On 9/9/20 8:20 PM, Sandra Loosemore wrote:
On 9/9/20 3:13 PM, Jason Merrill wrote:

My impression from Jeff's analysis in January and David's in March was that many of the testsuite changes were from the C++ approach actually providing better results, so the reversal here surprises me.  Can you talk more about the regressions you're seeing?

I spent most of my time earlier in the summer looking at the 3 regressions I originally saw last fall.  Unfortunately I could get no traction at all on the 2 FSA-related ones.  :-(  For the gcc.dg/tree-ssa/ssa-dce-3.c regression, I tracked it down to some code in the cddce1 pass being sensitive to the ordering of basic blocks in the input code;  I filed PR96487 for that.

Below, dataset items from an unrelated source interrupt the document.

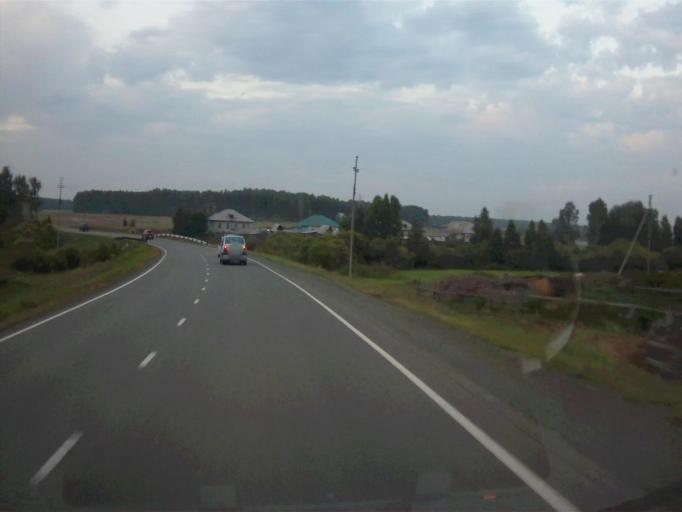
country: RU
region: Chelyabinsk
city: Chebarkul'
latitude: 55.1806
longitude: 60.4755
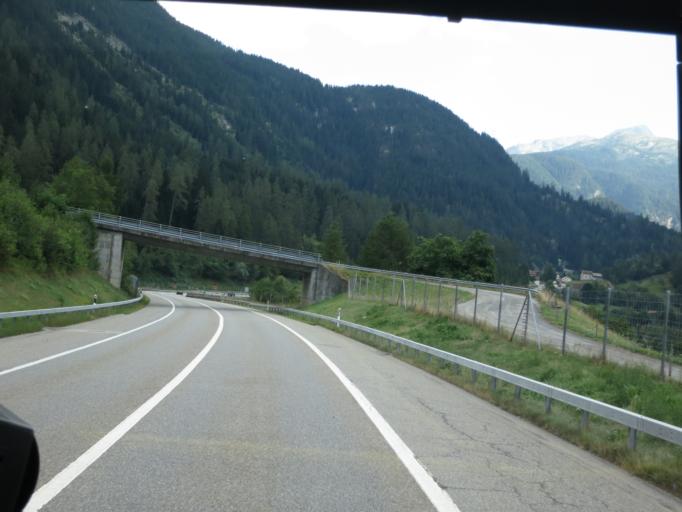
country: CH
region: Grisons
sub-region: Hinterrhein District
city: Thusis
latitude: 46.6026
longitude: 9.4302
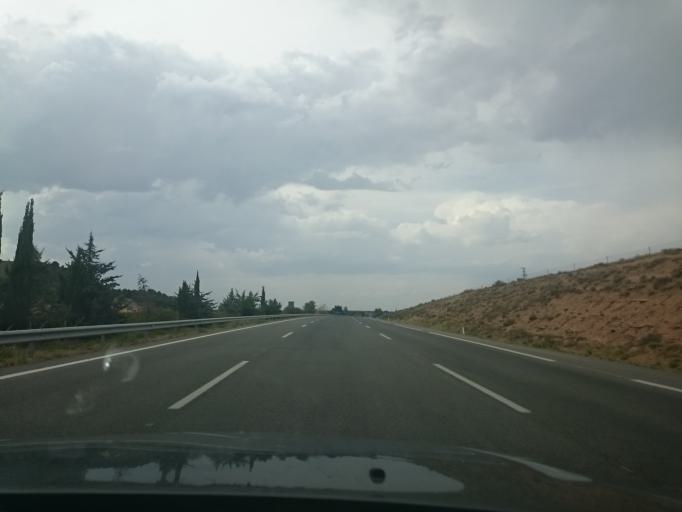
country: ES
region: Navarre
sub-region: Provincia de Navarra
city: Corella
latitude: 42.0864
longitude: -1.7141
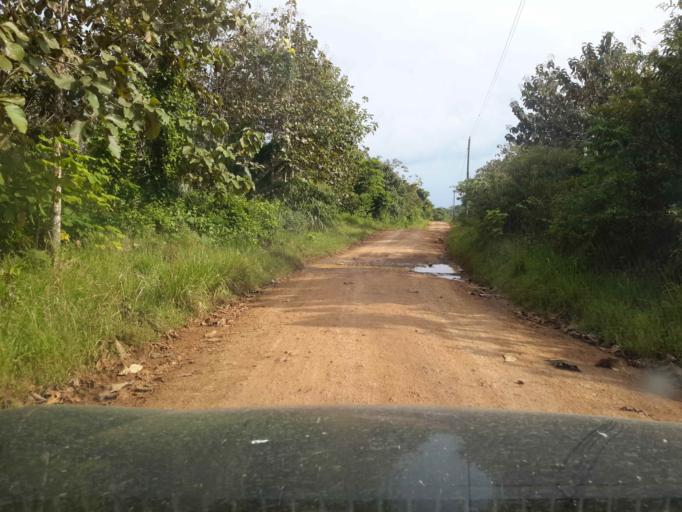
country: CR
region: Alajuela
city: Los Chiles
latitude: 11.0865
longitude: -84.5412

I was also having a bunch of problems with -Wimplicit-fallthrough failures triggered by the C++ front end loop expansion sometimes flipping the sense of the end test conditional (through the use of fold_build3_loc to build it).  It seemed to me that the code that handles COND_EXPRs for those warnings is sensitive to the order of blocks as well, and has asymmetric assumptions that the code for the "if" branch is emitted inline before the "else" branch.  I tried some experiments with generalizing it to recognize the branches in either order, but that did not fix the regressions, so maybe the problem was somewhere else entirely, or a combination of two different bugs.  :-(

Anyway it seemed to me that the patches would not be accepted if I resubmitted them in a form that still caused regressions, and switching back to the C way of expanding to GOTO form directly instead of via LOOP_EXPR did that.

We discussed this in a team meeting the other day, and agreed that it's probably simpler to switch back to gotos for C++ than fix up all the optimizers. And that there probably isn't much benefit to the middle-end to retain the higher level representation longer.

Though the patch needed to the Fortran compiler sounds like a regression from this change. Has someone looked at where that's coming from?

Have you done any benchmark comparison for C++ tests with this change? If not, please plan to monitor the lnt.opensuse.org benchmark results for impact after the change is committed.

The C++ changes are OK. A C maintainer will need to sign off on the changes there.